O presidente da regional do Paraná da Associação Brasileira de Medicina de Tráfego (Abramet), Jacks Szymanski, concorda. Para ele, a legislação na prática é ineficiente. “No começo da Lei Seca, em 2008, todo mundo tinha medo de sair dirigindo sob efeito do álcool. Havia casas noturnas que disponibilizavam serviços de vans e de táxis. Mas hoje a lei está frouxa.

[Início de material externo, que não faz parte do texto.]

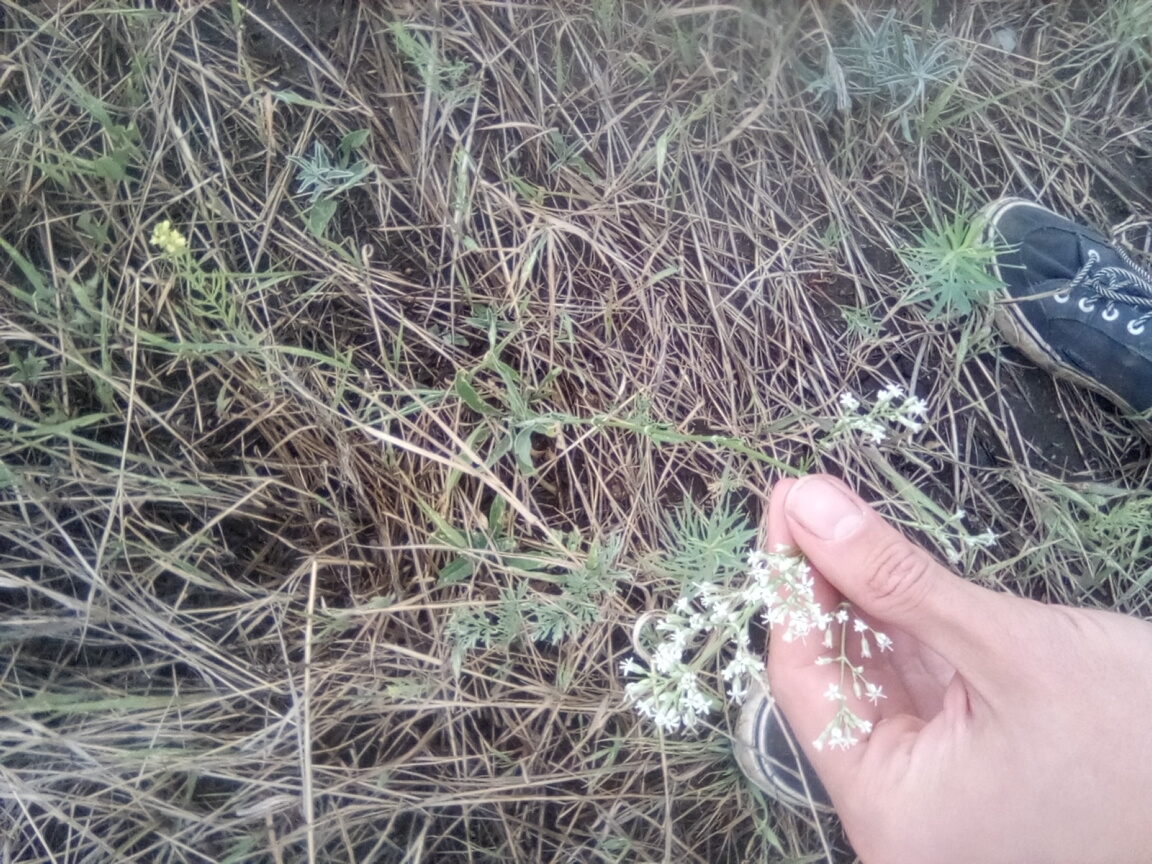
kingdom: Plantae
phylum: Tracheophyta
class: Magnoliopsida
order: Caryophyllales
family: Caryophyllaceae
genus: Silene
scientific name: Silene wolgensis
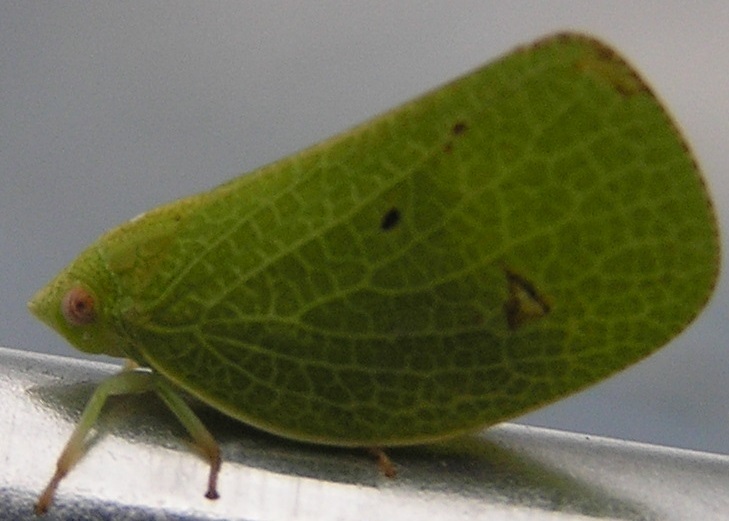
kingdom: Animalia
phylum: Arthropoda
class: Insecta
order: Hemiptera
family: Acanaloniidae
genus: Acanalonia
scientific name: Acanalonia conica
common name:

A fiscalização não é mais tão efetiva quanto antes”, afirma.
Agentes de trânsito
Szymanski enfatiza ainda o fato de que o número de fiscais de trânsito não acompanhou a evolução do número de veículos. “Aumentou a frota, mas a estrutura para monitorar estradas e ruas não foi melhorada”, afirma. De acordo com ele, há ainda inúmeros fatores que provocam óbitos no trânsito, como a falta de sinalização adequada e a má conservação de rodovias.
“Existem estradas, por exemplo, que deveriam ser duplicadas. Isso diminuiria o número de acidentes. Além disso, as estradas não podem viver tomadas por buracos. A sinalização também deveria ser melhorada. Tudo isso – se o poder público tivesse vontade e olhasse para a população – iria reduzir o número de vidas perdidas provocadas por acidentes de trânsito”, opina Szymanski.